今回の教員派遣プログラムに参加し、継続して観測を行う重要性や、地球の現在や未来など分からないことを“誰も分からないまま”にするのではなく、“理解しよう”と挑んでいく観測隊の姿を知りました。また、様々な分野のプロフェッショナルと出会え、自分の生きている世界の解像度が一気に上がりました。生徒にはこれから新しい挑戦をして自分の世界を広げてほしい、また私自身も新しい挑戦をしていきたいという想いを「共に世界を知ろう」というメッセージにこめ、授業を締めくくりました。

19広場から生中継。
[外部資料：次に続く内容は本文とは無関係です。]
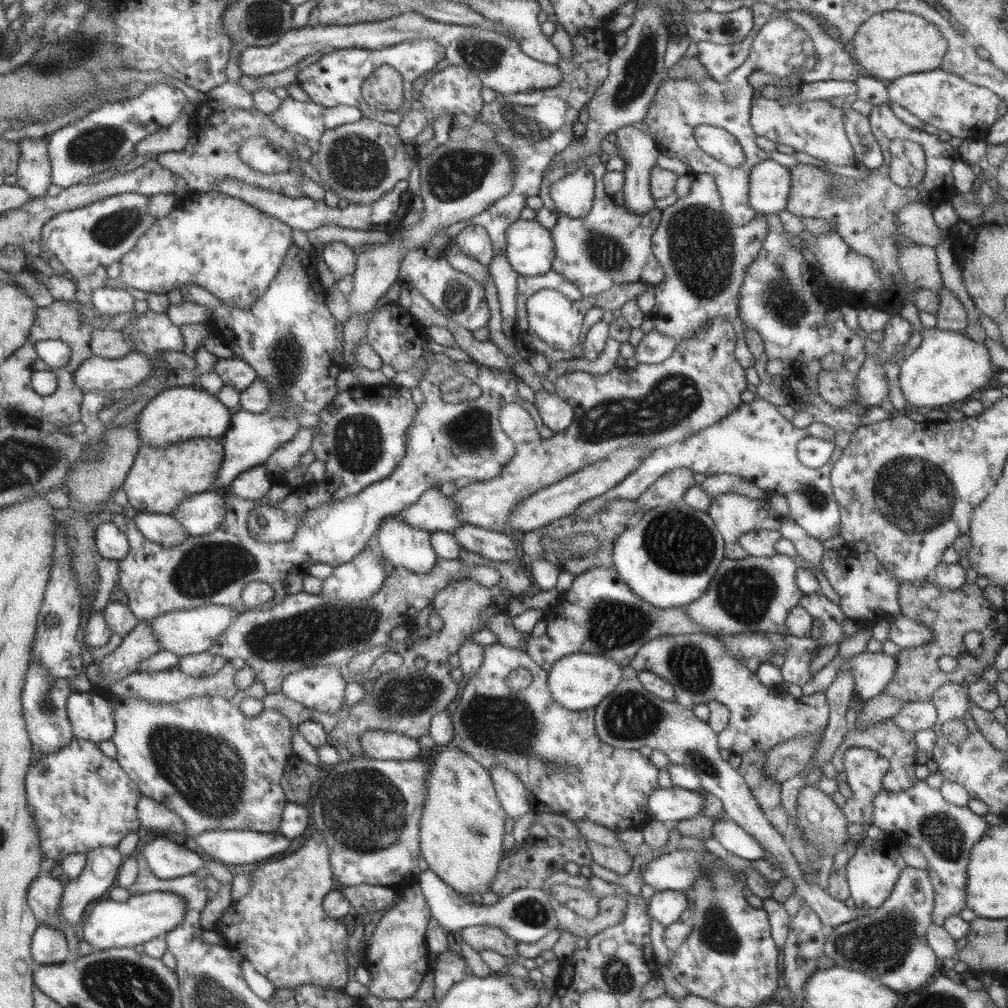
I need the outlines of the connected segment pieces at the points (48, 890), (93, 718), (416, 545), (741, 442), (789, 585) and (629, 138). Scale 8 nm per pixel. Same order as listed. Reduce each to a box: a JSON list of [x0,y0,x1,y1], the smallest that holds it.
[[28,873,65,923],[66,691,114,743],[374,514,439,574],[572,396,843,543],[686,553,804,636],[616,125,661,216]]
タオルを振る長浦先生と。 
撮影:JARE66 和田 千弥(2025年1月24日)
魚に取りつける発信機を見せる浅井隊員
撮影:JARE66 和田 千弥(2025年1月24日)
心のこもったメッセージ、ありがとうございました!
撮影:JARE66 和田 千弥(2025年1月24日)
編集:JARE66 山本 那由

(JARE66 山本那由)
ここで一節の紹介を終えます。